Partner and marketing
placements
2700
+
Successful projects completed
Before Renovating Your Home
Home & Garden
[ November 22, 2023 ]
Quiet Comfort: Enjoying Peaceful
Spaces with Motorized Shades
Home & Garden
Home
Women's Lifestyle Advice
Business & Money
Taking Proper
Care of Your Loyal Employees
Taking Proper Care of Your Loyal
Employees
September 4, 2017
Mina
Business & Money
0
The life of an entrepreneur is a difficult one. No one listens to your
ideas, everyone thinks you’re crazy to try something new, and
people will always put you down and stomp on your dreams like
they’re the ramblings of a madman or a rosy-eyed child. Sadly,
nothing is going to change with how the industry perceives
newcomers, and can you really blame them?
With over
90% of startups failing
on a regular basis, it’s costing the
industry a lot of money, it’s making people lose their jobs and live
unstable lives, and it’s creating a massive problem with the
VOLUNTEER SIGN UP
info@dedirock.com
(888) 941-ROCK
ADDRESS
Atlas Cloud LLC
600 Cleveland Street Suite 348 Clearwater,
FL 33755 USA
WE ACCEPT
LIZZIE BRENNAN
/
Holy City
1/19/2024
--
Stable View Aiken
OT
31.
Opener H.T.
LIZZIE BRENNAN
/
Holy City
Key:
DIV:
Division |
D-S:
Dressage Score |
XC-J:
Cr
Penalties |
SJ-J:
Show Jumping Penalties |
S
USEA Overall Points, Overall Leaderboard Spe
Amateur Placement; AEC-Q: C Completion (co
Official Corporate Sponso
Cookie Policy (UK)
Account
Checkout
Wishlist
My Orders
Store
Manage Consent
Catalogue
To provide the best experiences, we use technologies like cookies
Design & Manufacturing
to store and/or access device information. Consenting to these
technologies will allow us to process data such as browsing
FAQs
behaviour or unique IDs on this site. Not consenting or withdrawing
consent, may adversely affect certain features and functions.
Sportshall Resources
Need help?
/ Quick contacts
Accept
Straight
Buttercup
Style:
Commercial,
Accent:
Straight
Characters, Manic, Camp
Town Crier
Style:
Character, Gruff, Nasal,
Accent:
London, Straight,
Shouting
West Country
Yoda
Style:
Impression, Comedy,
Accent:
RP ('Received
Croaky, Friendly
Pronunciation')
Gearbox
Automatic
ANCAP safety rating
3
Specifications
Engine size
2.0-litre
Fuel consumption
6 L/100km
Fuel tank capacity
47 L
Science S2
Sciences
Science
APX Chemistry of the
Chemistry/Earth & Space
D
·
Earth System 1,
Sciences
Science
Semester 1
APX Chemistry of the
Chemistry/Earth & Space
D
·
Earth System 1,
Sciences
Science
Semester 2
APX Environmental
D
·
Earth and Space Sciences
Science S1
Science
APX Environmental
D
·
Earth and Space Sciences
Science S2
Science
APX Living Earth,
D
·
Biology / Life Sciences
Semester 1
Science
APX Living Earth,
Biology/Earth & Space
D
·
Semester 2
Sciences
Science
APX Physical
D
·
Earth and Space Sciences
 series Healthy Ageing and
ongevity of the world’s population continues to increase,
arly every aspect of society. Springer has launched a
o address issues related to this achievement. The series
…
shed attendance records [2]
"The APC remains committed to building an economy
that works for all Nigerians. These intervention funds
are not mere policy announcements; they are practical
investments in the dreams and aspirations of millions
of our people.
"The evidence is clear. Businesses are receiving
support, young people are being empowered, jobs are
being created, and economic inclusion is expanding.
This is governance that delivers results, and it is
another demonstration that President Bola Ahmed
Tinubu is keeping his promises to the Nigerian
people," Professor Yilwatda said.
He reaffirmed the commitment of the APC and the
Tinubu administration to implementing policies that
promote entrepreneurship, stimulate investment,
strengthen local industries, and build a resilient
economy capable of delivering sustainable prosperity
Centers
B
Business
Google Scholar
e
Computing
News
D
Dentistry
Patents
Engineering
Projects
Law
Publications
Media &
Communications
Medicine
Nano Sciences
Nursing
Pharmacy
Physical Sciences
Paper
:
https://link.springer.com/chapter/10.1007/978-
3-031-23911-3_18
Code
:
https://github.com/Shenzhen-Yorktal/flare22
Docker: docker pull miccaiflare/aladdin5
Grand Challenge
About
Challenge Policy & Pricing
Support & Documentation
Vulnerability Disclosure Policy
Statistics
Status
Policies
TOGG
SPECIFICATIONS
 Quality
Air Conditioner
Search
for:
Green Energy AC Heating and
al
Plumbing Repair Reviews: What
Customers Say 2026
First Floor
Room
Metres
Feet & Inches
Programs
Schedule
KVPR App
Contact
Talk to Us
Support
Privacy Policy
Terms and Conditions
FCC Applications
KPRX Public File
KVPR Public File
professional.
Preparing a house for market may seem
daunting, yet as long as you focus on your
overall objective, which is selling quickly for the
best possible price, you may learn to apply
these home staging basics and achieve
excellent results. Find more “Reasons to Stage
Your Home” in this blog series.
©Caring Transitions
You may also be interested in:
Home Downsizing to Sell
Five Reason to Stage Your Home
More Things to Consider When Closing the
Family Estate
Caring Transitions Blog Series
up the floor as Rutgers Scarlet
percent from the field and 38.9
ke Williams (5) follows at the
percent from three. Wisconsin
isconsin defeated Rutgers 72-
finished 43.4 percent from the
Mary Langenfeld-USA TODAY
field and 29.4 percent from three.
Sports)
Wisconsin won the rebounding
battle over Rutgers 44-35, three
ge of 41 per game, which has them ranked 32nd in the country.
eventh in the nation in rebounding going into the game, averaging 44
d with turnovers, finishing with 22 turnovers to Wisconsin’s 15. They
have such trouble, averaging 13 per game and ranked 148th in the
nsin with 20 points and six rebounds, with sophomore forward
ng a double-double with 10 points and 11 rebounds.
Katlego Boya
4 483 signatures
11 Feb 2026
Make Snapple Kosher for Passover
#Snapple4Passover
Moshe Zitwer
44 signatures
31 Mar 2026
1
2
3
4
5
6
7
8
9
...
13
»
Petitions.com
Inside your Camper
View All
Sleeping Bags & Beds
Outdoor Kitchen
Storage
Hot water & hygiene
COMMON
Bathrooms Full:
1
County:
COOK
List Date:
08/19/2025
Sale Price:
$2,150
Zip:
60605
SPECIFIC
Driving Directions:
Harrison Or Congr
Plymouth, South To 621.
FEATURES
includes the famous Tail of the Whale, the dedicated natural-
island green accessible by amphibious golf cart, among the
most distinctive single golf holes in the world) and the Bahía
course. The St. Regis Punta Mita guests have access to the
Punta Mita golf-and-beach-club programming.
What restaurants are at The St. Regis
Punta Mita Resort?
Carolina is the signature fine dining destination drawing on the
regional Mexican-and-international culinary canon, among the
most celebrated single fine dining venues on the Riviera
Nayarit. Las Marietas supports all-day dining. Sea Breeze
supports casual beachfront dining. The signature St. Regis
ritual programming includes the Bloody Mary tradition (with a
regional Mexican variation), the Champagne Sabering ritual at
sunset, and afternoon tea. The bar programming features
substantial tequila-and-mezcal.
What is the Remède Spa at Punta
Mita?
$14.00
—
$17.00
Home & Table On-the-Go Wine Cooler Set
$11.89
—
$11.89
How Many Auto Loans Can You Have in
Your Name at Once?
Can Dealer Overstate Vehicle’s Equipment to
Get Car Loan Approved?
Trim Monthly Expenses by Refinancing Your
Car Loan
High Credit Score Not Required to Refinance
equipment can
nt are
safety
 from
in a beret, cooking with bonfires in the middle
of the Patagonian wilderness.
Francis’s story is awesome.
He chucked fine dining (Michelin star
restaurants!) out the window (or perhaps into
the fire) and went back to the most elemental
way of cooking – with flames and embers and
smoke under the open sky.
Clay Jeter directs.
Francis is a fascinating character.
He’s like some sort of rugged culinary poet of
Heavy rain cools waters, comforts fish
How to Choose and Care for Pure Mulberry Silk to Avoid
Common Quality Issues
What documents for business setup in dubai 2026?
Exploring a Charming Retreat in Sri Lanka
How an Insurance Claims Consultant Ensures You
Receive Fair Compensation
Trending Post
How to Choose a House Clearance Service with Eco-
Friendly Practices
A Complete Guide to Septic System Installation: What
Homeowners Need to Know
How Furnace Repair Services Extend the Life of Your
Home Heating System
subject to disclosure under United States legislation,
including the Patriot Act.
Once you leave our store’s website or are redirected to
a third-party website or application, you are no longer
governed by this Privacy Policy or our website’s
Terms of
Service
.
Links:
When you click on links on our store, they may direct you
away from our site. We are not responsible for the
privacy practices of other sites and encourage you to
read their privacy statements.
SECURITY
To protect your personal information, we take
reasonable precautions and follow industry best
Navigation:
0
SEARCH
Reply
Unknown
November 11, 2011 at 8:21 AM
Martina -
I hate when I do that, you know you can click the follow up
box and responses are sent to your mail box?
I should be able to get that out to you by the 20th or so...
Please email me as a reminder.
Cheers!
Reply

::::

◆ **DESCRIPTION OF THE TASK**: All lines above with the word "Once" need to be reported.

◆ **EXERCISE RESULT**:
Your Name at Once?
Once you leave our store’s website or are redirected to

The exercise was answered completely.